Getting to know gluten

We all know that gluten formation is needed to make bread, but how much do we understand about its formation or what conditions are needed for it to thrive? While having a rudimentary grasp of gluten allows us to bake acceptable cakes and breads, a deeper understanding of it will greatly improve our baking, says Annelies Zijderveld.

Knowing the conditions under which gluten forms, and how time, temperature, and liquid factor into its development, are vital to understanding the role gluten plays in every baked good made with wheat, barley, or rye flour. Zijderveld likens gluten to a common fabric fastener: “When the flour proteins glutenin and gliadin mix with water, they begin to interlock like Velcro, forming a network of protein strands that holds a dough together,” she writes.

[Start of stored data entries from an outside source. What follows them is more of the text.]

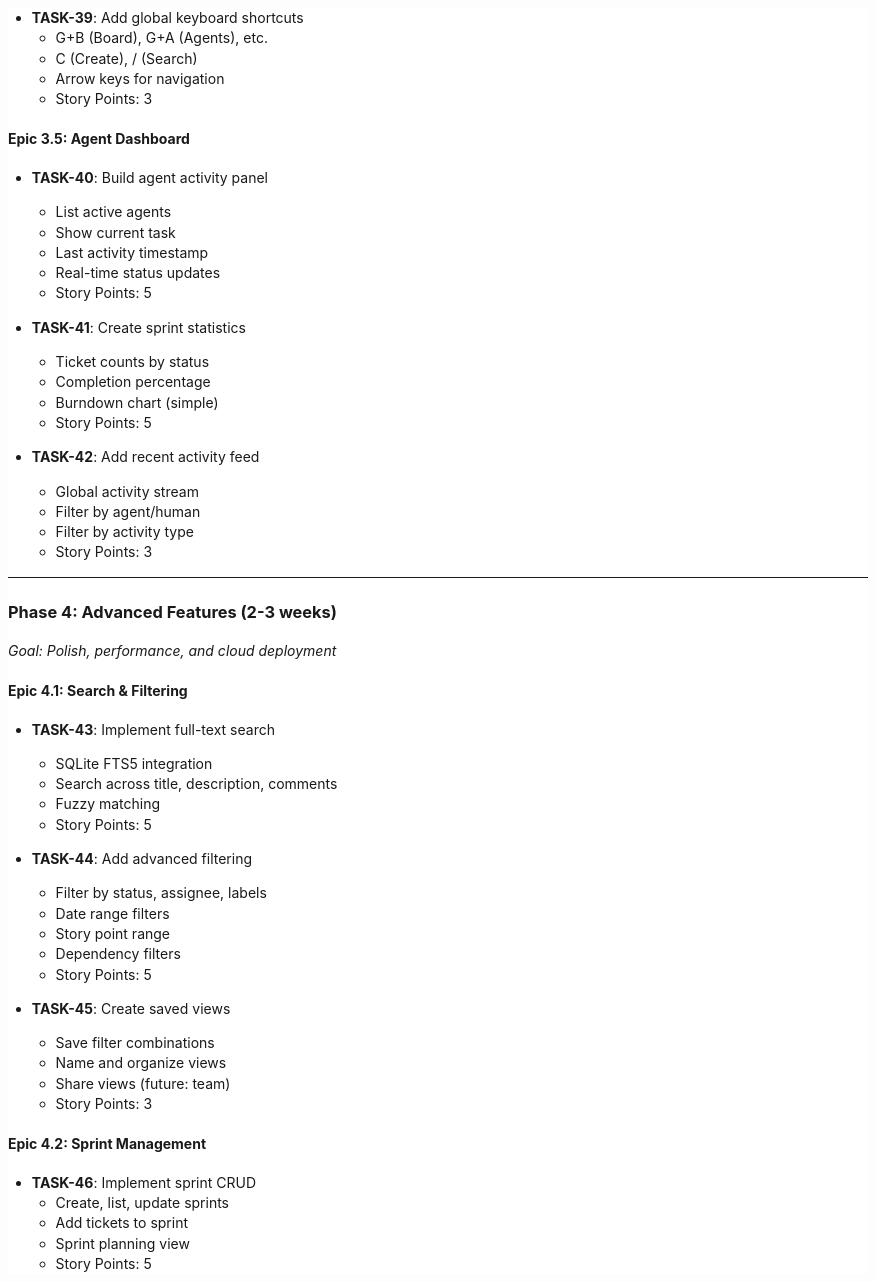 - **TASK-39**: Add global keyboard shortcuts
  - G+B (Board), G+A (Agents), etc.
  - C (Create), / (Search)
  - Arrow keys for navigation
  - Story Points: 3

#### Epic 3.5: Agent Dashboard
- **TASK-40**: Build agent activity panel
  - List active agents
  - Show current task
  - Last activity timestamp
  - Real-time status updates
  - Story Points: 5

- **TASK-41**: Create sprint statistics
  - Ticket counts by status
  - Completion percentage
  - Burndown chart (simple)
  - Story Points: 5

- **TASK-42**: Add recent activity feed
  - Global activity stream
  - Filter by agent/human
  - Filter by activity type
  - Story Points: 3

---

### **Phase 4: Advanced Features (2-3 weeks)**
*Goal: Polish, performance, and cloud deployment*

#### Epic 4.1: Search & Filtering
- **TASK-43**: Implement full-text search
  - SQLite FTS5 integration
  - Search across title, description, comments
  - Fuzzy matching
  - Story Points: 5

- **TASK-44**: Add advanced filtering
  - Filter by status, assignee, labels
  - Date range filters
  - Story point range
  - Dependency filters
  - Story Points: 5

- **TASK-45**: Create saved views
  - Save filter combinations
  - Name and organize views
  - Share views (future: team)
  - Story Points: 3

#### Epic 4.2: Sprint Management
- **TASK-46**: Implement sprint CRUD
  - Create, list, update sprints
  - Add tickets to sprint
  - Sprint planning view
  - Story Points: 5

The article explains that gluten is necessary in items like bread and pasta, but it can also be the enemy when you are talking about muffins, cakes, or scones. While you need some gluten to keep the baked goods from collapsing, too much of it will produce leaden or rubbery outcomes, and no one wants to eat a rubber muffin. Gentle mixing is the ticket when making these batters.

Armed with a better grasp of how gluten affects various baked goods will allow you to know when your dough needs more liquid, more flour, or just more time. Time is a factor that is often overlooked, but it can be all that is needed to turn a recalcitrant pasta dough from a shaggy, shrinking mess into supple, lithe noodles. And time is also key to most no-knead bread recipes, says Zijderveld.